The key organs of a WFOE are:
- Shareholders’ meeting;
- Board of Directors;
- Chairman of the Board (or Executive Director);
- Legal Representative;
- Board of Supervisor; and
- General Manager.
The interaction as well as the different duties and responsibilities of these organs can often be confusing from a European or American point of view. A WFOE does not have a single executive body (e.g. a CEO) that is responsible for the operational business and external representation of the company, as it is often the case in Western legal systems. Rather, these tasks are shared among the Board of Directors, the General Manager and the Legal Representative.
There are a number of possibilities to organise the management of a WFOE. One person can hold all three positions or take only two of the roles, such as being a Director and Legal Representative at the same time. A more detailed list of duties and responsibilities of the individual positions can be defined in the Articles of the Company, if desired and permitted by law.

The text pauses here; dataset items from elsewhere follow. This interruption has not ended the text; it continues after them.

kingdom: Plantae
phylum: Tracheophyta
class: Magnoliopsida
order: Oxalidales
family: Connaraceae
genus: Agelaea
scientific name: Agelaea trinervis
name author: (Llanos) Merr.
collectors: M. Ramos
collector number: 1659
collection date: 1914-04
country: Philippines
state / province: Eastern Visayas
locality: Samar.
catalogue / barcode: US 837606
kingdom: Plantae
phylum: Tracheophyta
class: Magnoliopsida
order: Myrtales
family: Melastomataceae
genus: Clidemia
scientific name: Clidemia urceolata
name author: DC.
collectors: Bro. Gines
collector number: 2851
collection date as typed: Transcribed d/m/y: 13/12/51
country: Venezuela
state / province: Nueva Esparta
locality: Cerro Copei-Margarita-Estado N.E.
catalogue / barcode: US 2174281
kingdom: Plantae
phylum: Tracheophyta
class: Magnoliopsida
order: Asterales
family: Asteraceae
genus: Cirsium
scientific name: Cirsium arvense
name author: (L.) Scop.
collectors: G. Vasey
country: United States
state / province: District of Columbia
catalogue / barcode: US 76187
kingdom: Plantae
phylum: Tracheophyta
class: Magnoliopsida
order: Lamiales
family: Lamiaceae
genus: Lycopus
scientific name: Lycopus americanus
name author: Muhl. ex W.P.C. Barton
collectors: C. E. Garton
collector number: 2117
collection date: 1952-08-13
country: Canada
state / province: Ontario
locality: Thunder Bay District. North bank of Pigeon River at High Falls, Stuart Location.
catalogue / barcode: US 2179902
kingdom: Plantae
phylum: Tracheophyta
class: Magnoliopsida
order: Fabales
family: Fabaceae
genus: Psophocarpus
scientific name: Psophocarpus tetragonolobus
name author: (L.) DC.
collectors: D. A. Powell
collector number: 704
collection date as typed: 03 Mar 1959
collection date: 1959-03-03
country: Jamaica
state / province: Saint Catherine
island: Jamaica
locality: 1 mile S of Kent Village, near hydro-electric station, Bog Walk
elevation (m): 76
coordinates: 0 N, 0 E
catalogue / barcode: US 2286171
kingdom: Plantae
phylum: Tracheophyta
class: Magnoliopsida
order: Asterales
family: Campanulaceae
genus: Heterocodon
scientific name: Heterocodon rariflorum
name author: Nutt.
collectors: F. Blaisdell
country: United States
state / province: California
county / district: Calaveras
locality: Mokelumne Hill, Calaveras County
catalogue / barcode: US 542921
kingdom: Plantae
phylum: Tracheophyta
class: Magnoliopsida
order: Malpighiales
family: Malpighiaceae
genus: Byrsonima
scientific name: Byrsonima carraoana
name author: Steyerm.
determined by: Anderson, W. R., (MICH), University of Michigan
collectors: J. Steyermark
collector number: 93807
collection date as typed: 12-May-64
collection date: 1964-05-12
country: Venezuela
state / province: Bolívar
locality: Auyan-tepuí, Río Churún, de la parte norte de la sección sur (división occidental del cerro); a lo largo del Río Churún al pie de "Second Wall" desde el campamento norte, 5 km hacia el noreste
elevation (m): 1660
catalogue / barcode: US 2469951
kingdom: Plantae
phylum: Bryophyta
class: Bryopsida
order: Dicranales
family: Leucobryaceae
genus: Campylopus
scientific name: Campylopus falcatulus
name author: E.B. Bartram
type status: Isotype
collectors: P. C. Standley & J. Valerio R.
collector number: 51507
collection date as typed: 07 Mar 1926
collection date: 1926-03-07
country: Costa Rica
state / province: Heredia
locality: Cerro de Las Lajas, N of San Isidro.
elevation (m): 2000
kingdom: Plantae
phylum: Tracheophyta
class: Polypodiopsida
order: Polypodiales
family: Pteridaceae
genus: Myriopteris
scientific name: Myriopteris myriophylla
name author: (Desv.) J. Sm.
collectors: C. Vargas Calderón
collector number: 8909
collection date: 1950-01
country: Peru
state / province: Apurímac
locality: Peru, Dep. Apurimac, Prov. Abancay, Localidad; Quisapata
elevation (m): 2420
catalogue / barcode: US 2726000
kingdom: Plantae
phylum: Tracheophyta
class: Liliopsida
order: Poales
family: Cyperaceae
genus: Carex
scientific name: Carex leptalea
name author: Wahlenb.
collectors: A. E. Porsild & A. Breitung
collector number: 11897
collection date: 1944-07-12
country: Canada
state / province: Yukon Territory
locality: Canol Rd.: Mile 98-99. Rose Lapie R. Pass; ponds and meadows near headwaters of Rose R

However, it is necessary that the company should be able to remain capable of acting at all times. It is therefore advisable to uphold the dual control principle, especially within the Board of Directors. It is recommended that there are at least three Directors, so that in case of prevention (illness, holidays) the two remaining Directors can take over the business of the company as well as hold important Board meetings.
Before setting up a WFOE, it is necessary that the Articles of the WFOE clearly state which organ has the right to appoint which position.
Furthermore, the Articles need to clarify other points, such as:
- Name and domicile of the WFOE
- Business scope of the WFOE
- Registered capital of the WFOE
- Names of the shareholders
- Form, amount, and schedule of capital contributions by the shareholders
- Organs of the WFOE and the methods of formation, authorities, and rules of procedure thereof
- The Legal Representative of the WFOE
- Term of office of each position
- Procedure for removal from office for each position
- Remuneration for each position (if any) and
- Tasks, responsibilities and duties of each position
Depending on where the WFOE is to be established, the foregoing may be subject to local regulations.
For example, a WFOE that is to be established in Shanghai may be subject to different regulations than one that is to be established in Beijing. Therefore, it is recommendable to appoint a local lawyer prior to the setup to avoid mistakes that may be difficult to correct.